I´m going to set up a 240 gallon tank in January, and wondered if anyone had a idea of fishcomposition in my tank.
I have never had victorians before, Only Tanganyikas.


----------



## samaki (Oct 25, 2002)

Hi I can propose yu two types of combos
one, being rock reef community tank with( try to put 8 individuals of each species with more females than males)
Mbipia lutea Makobe algae eater
Neochromius omnicaruleus Makobe algae eater
Pundamilia macrocephala Python sponge/insect eater
Neochromis rufocaudalis Saa Nane algae eater
P.nyererei makobe or P.sp"red head" Zue insectivore
H.sauvagei Mwanza north insect eater
H.chilotes Zue insect eater
H.sp"Hippo point salmon" snail extractor
Pyxichromis orthostoma(this one is from lake Kyoga but it can play the role of predator and has an unique head shape)
the second tank being more oriented to shoal living fishes
H.paropius benthic detritus feeder
H.piceatus zooplancton feeder
H;sp"tipped blue" zooplancton feeder
Astatoreochromis alluaudi snails crusher
H.sp"fire red" insectivore
H;sp"kenya gold" snail extractor
if yu need more ideas; let me know


----------



## Shaky (Jan 2, 2003)

How about the schooling Yssichromis?


----------



## alanastar (Mar 6, 2006)

if you choose these you will have to avoid the mbipia,
Yssichromis ,
sp.'matumbi hunter',
Enterochromis paropius 
Paralabidochromis sauvagei (Mwanza Gulf)
Astatoreochromis alluaudi
chilotes

would make an interesting community :thumb:

I keep a 180 g , you will be surprised how big they grow


----------



## DJRansome (Oct 29, 2005)

I have not found the Yssichromis to be available at this time in the US...maybe more available in other countries?


----------



## samaki (Oct 25, 2002)

I think H.piceatus is in the states, H.pyrrocephalus too, paropius and matumbi too but obviously it'll take time and patience, I know Greg Steeves had this species or some of them.
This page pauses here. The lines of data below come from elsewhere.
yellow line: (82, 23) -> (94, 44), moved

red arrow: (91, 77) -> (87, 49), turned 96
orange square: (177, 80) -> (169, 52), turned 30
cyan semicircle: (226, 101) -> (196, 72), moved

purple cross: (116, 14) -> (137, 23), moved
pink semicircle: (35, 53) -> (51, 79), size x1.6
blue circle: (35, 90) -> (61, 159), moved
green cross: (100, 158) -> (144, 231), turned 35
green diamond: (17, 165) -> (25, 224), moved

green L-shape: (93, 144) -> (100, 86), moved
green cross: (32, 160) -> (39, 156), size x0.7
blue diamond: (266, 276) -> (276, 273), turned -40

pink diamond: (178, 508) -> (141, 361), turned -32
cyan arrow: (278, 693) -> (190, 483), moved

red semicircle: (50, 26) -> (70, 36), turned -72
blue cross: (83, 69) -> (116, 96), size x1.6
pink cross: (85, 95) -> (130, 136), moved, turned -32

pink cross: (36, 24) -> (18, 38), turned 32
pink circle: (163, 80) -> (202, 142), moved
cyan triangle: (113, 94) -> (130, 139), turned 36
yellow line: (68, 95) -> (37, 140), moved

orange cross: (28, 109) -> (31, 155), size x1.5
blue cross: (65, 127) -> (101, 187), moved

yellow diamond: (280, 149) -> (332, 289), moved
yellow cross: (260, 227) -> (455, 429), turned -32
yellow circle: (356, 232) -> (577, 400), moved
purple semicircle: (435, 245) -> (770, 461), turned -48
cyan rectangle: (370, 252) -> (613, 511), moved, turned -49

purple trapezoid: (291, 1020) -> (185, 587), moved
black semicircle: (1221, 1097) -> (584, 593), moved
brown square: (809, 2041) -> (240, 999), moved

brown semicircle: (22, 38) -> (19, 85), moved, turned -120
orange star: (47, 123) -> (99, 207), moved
It's easier to build a rocky reefs comunity of mbipis because they are more available for sure.
xris


----------



## dreday (Oct 12, 2007)

my piceatus will not give me a fertile spawn. I have had 10 clutches with no fry. looking for a new male to add to the group as i only have one right now.

I think a large group of the open water fish would be an awesome sight. matumbi hutners would be nice too.


----------